**FRAGMENTO**
Rafael Padilla
Hay sin duda otras, pero la causa que entiendo decisiva para ese desánimo tan extendido se concreta en que, por primera vez desde la Revolución francesa, existe un riesgo cierto de descenso social. La calidad de vida de nuestros hijos será seguramente bastante peor que la nuestra. A ellos les corresponderá sufrir la resaca de un bienestar que, alcanzado su cenit, no podrá sino deteriorarse paulatinamente y retroceder.
Testigos fascinados de un tiempo otrora opulento (aún hoy el 80% de los jóvenes se declaran satisfechos), intuyen ahora el pánico de un futuro sin perspectivas, sin horizontes igualables a la bonanza que se les escapa. Nace de este modo un prematuro desengaño que multiplica sus síntomas: el alargamiento de la adolescencia, al calor de familias que probablemente pronto tampoco podrán prolongar el asilo; la comprobación de que el mileurismo -tenido falsamente por transitorio- se perpetúa, ahogando toda esperanza de progreso personal; el auge de un "presentismo" que les mantiene en el permanente "aquí y ahora", temerosos de cualquier compromiso, indefinidos e indiferentes, suspendidos en el instante, confiados absurdamente en un tancredismo que no les amparará de nada.
Ni me irritan, ni les envidio. Tienen por delante el gigantesco reto de desaprender, de averiguar, contra su experiencia, que el futuro, aquí o donde se halle, ha de ganarse con sacrificio y esfuerzo, de recobrar el sentido del deber y de volver a percibir que, incluso en las penurias, siempre asoma una luz por la que merece la pena aventurarse. Ojalá que por una vez nosotros, los últimos afortunados, seamos capaces, más allá de reproches injustos e hipócritas, de encauzarles, animarles y acompañarles.

**MUESTRA DE DATOS**
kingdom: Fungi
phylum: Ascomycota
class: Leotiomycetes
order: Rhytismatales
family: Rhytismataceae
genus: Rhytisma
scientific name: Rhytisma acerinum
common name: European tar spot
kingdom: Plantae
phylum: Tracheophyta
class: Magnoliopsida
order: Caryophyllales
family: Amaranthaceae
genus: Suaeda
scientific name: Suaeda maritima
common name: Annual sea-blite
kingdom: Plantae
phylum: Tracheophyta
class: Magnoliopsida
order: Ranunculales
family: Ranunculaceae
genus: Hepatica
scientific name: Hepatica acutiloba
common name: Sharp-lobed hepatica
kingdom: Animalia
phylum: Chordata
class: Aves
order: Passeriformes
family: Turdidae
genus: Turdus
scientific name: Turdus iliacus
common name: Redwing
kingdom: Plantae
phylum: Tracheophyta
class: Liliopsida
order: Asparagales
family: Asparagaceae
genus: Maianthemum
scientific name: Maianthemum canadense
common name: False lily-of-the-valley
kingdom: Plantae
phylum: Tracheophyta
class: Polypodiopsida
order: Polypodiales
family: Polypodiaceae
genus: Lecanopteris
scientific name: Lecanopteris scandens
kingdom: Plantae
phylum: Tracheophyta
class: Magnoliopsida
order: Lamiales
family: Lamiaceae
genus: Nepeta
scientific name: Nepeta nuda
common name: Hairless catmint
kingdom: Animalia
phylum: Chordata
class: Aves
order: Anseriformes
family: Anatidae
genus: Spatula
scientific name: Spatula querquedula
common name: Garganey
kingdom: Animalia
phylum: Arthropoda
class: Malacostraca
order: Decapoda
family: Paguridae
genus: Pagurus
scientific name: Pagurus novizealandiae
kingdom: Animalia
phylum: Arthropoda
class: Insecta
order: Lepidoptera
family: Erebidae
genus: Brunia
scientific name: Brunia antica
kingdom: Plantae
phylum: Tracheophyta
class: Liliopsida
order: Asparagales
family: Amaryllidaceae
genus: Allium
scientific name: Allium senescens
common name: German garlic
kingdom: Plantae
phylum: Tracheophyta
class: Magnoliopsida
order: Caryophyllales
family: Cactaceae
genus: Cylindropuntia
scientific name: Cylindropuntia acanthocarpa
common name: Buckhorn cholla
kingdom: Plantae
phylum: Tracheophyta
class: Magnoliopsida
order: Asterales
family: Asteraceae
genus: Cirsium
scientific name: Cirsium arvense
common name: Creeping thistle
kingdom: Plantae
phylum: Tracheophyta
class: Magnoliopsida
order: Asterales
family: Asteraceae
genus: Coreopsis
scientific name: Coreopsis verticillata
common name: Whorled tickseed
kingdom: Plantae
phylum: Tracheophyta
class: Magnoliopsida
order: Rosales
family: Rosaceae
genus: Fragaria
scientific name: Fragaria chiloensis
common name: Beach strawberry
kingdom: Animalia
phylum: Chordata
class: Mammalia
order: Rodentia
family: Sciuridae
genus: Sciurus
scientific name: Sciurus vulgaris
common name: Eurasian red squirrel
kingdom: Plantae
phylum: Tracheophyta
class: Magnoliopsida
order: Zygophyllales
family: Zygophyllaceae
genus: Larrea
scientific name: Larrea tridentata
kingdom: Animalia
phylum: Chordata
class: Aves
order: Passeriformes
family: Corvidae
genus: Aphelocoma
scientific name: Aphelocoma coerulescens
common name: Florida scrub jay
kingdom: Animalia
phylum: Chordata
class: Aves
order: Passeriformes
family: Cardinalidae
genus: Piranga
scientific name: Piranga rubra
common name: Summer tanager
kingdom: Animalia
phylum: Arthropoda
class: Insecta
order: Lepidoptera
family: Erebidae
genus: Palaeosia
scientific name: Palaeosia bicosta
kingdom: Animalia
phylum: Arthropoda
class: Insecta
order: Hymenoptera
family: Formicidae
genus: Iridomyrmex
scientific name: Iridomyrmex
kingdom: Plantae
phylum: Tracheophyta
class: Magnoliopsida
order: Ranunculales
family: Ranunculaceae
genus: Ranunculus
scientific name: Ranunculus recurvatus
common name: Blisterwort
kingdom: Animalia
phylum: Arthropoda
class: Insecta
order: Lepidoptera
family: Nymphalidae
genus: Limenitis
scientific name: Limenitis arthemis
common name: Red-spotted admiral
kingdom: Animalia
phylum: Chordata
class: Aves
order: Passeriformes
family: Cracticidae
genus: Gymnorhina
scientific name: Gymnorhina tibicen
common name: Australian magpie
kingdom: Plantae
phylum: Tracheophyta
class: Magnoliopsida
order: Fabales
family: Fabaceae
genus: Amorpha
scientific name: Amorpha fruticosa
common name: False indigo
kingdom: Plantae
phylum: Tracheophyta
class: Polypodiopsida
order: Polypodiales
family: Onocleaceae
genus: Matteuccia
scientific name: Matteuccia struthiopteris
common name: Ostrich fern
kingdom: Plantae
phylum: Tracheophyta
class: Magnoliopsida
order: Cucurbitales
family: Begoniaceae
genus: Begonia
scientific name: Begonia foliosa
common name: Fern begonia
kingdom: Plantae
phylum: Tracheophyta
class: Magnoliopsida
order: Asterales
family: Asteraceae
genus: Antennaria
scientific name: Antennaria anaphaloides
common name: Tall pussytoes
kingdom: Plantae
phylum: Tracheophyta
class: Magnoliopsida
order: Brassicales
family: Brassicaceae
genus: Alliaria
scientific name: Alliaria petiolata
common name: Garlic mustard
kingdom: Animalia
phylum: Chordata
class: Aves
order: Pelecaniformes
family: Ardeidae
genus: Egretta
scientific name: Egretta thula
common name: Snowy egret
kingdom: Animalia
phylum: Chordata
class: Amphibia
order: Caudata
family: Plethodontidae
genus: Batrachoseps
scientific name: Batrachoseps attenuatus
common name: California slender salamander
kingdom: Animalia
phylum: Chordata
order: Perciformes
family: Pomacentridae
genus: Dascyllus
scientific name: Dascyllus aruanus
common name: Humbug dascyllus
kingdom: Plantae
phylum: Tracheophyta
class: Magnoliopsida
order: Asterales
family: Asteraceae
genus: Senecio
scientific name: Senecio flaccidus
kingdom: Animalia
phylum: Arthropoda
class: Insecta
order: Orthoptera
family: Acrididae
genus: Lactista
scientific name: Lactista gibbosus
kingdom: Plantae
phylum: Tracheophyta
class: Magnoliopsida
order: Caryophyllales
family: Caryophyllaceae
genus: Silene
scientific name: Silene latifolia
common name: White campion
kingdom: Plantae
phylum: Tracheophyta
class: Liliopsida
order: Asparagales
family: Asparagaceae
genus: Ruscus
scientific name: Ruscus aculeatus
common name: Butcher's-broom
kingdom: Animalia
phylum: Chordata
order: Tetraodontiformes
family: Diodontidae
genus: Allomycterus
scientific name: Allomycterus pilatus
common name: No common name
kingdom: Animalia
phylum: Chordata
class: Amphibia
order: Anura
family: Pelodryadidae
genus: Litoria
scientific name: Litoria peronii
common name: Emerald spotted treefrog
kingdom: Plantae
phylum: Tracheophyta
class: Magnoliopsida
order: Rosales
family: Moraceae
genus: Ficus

**TAREA A REALIZAR**
Contesta con lo que dice el fragmento:
(a) ¿Qué porcentaje de los jóvenes se declara satisfecho todavía hoy?
(b) ¿Desde qué hecho histórico no había un riesgo cierto de descenso social?
(c) ¿Con qué dos cosas hay que ganarse el futuro?
Estas líneas no tienen nada que ver con lo que se pide.

**RESPUESTA**
(a) El 80%.
(b) Desde la Revolución francesa.
(c) Con sacrificio y esfuerzo.